Source data:
- - - -

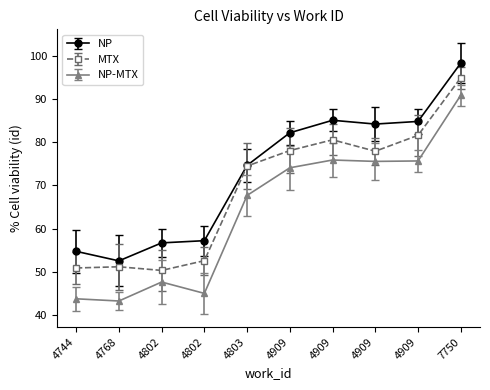

Count the number of categories in the chart.

10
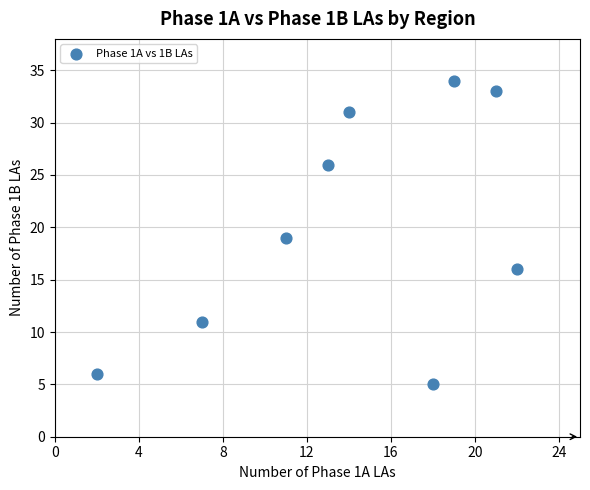

What is the average Y value?

20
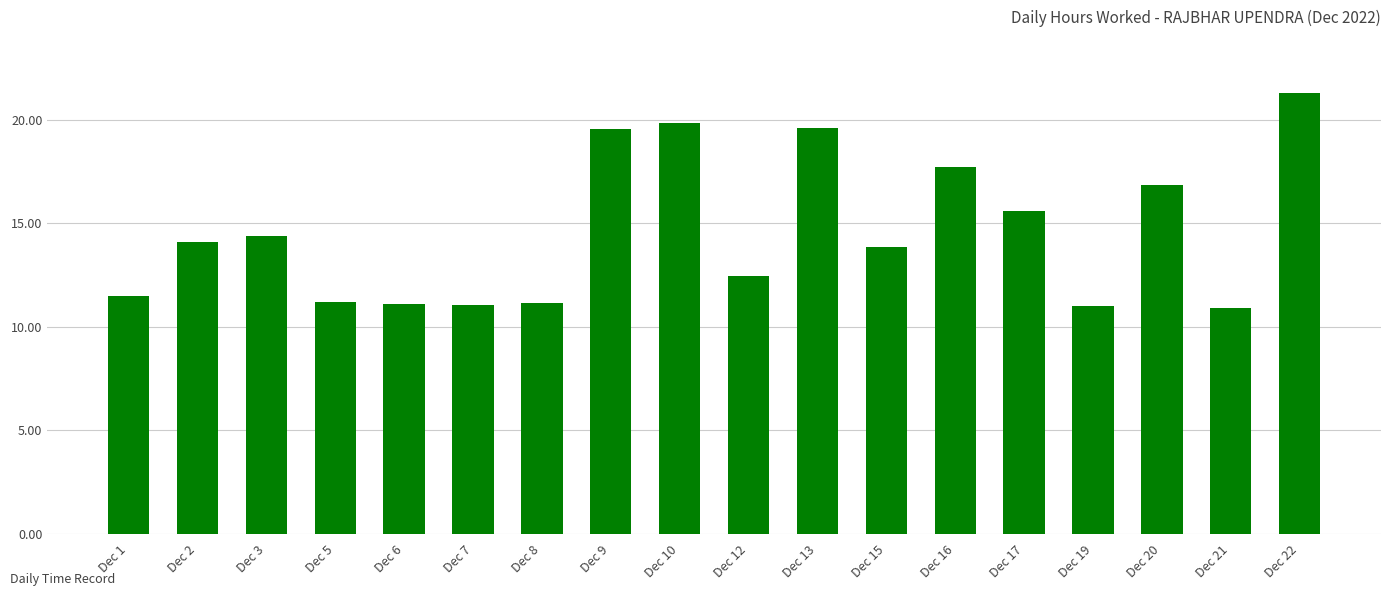

Does the chart contain any negative values?

No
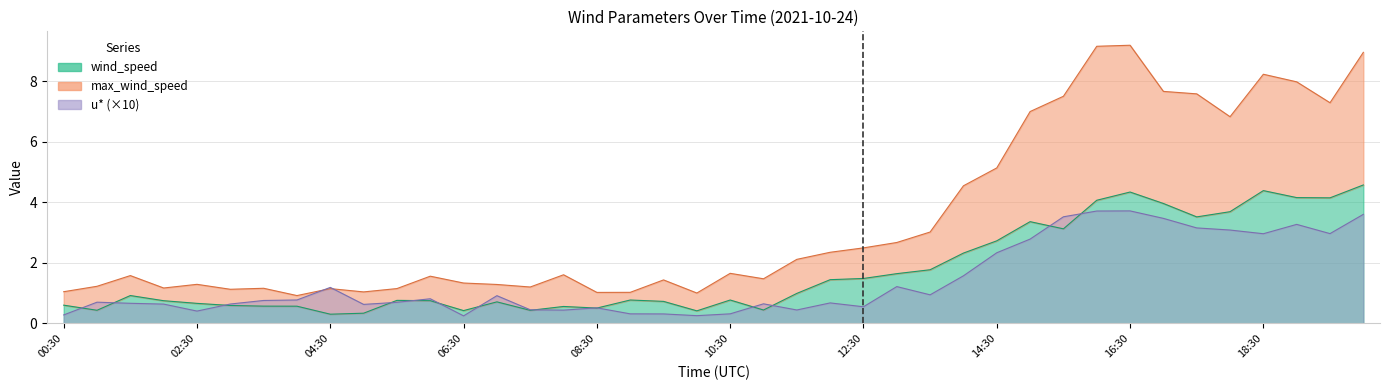

Which label corresponds to the largest value in the chart?

16:30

- - - -

Copy every line of the data above verbatim, omitting the pictures.

Count the number of categories in the chart.

10

What is the average Y value?

20

Does the chart contain any negative values?

No

Which label corresponds to the largest value in the chart?

16:30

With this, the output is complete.